Recuperamos dos películas de cine documental. ‘Garapa’, del realizador brasileño José Padilha, y el clásico moderno del cine documental ‘Los espigadores y la espigadora’, de Agnès Varda, muestran cómo es posible combatir el exterminio silencioso del hambre.
1.020 millones de personas sufren de hambre crónica en el mundo. Si avistamos esta suma desde la fragmentación, el resultado es aún más demoledor: cada día 25.000 personas mueren de hambre. Tan solo visualizamos la grieta de un drama imparable que nos debe hacer reflexionar y nos debería hacer actuar ante la inmoralidad de su permanencia, y es que estamos hablando de la vida de seres humanos. Mientras esta suma asciende incontenible, el cine documental se pronuncia desde los más diversos ángulos.
Una pieza de singular factura progresa desde el paralelismo de tres familias periféricas de la ciudad de Fortaleza en Brasil. Con Garapa (2009), José Padilha nos conduce al mundo de la pobreza extrema, al cobijo de la hambruna que se traduce en «planificar» qué día podríamos comer y cuál no. Una lucha a cuentagotas, un contexto de precariedad. Desde la sociología, acudimos al entorno de la insalubridad, al alcoholismo como práctica de vida, donde el amparo de la asistencia social y médica surca en un paralelismo de similitudes fotográficas.
Durante poco más de un mes Padilha retrata cada ángulo de vida, le hace un guiño al cine documental norteamericano contemporáneo y, sin transgredir los píxeles de la realidad, construye un diario que sabe conducir sin alterar el orden presente, sin romper o imponer la práctica de vida de personas que aceptaron participar de la magia del cine para mostrar su verdad incombustible. El marco de este trabajo respira desde ese blanco y negro que la fotografía ha dejado para la historia como una pátina de documento.

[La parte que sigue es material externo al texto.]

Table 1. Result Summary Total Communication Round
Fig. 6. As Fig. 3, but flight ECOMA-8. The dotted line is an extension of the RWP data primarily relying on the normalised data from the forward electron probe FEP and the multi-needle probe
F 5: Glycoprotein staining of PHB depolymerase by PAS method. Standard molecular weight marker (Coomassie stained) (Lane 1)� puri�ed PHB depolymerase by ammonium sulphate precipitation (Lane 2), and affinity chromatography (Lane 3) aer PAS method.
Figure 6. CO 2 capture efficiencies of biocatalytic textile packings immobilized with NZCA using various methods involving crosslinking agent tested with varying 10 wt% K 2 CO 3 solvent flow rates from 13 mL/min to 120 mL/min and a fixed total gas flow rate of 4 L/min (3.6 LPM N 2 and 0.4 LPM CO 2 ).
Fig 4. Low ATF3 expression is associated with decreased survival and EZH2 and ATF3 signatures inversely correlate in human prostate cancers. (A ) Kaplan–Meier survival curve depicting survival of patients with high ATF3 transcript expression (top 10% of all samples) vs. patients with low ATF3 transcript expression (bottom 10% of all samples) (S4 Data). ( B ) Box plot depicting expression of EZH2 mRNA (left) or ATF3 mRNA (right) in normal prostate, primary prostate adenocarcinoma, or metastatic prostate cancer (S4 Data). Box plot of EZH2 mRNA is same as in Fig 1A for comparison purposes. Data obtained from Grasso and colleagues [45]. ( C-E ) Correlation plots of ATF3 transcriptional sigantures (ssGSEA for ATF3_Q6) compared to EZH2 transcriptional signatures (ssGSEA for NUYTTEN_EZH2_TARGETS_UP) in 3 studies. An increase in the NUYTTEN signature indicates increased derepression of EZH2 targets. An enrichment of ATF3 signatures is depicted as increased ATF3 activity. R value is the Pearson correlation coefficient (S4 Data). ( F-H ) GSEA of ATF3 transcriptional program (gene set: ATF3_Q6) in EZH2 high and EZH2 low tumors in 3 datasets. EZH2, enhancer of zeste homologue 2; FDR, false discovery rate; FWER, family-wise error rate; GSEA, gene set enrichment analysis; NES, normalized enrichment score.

No hace falta el acostumbrado diálogo testimonial, -que está presente en cuidadas dosis-. Los personajes hablan por sí solos y el equipo de realización deja para el arte final auténticos retratos fílmicos. La ausencia de música en este trabajo le da una mayor connotación documental. Garapa recoge los sonidos del entorno rural y periférico, de la marginalidad construida en fragmentos aislados. La banda sonora da luz al austero testimonio de sus correlatores, el arte del silencio participa como parte de un drama que lo arropa todo. Siguiendo el eje temático y los aportes del género al tema, debemos detenernos en el ya clásico de Agnès Varda, Los espigadores y la espigadora (2000). La obra juega -desde el primer monólogo- en entonación de presente con personas que recogen «lo desechable», y alterna con obras de las artes plásticas en tono de pasado, despertando ese ejercicio de tradición y modernidad. Empuña su cámara y se contornea en permanente muta- ción personaje-realizadora para presentarse como otra espigadora, que apuesta por tomar lo aprovechable. Somos testigos de privilegio, del esqueleto de personajes que «construyen sus vidas» sustentadas por los desechos de lo que otros dejan «a buen recaudo». Varda desmenuza los destinos de una cosecha de manzanas, clasificada en aptas para el mercado y aptas para el desecho. Esta burda realidad implica que contorneados alimentos que no tengan el «90-60-90» van a parar a la tierra.
Dos historias destacan: un camionero que ha perdido el empleo deriva en toxicómano, alcohólico y precario. Este personaje nos invita a participar desde su propio testimonio y cotidiana andadura, y arremete contra la inmoralidad de desechar los productos fuera de clasificación. Su tránsito por los contenedores es aprovechado por la realizadora, que toma nota fílmica sobre los productos que espiga este actor- personaje. El ángulo participativo de la cámara es cómplice del personaje y ejemplifica el calado moral de la autora ante esta singular realidad.
Una gran carga de patatas es dejada a pocos metros de Varda. Caprichos de la naturaleza en forma de corazón, de exageradas proporciones, son tomados por la cámara. La alucinación de las formas atrapa a Varda, quien desde la intimidad de su casa nos vuelve a mostrar las proporciones de estas piezas.
Es un juego de humor, de mirada oblicua por la singularidad de los «desechos», que lo serán en la medida que estos pensamientos persistan, códigos construidos desde las trampas del mercado que nada tienen que ver con la ética. Cabe hacerse una pregunta: ¿por qué una patata en forma de corazón no es apta para el mercado?
La sobriedad de los planos, el diálogo enriquecedor y diverso de los testimonios, junto al verbo de Varda, rompe toda duda de estética manipulada. La ética con que desarrolla este tema está representada por la narrativa retórica y una sólida argumentación. Un punto de vista subyace en toda la película: la crítica ante la filosofía de las grandes superficies. Agnès Varda traza su discurso desde el refinamiento irónico presente como una lanza visceral y comprometida.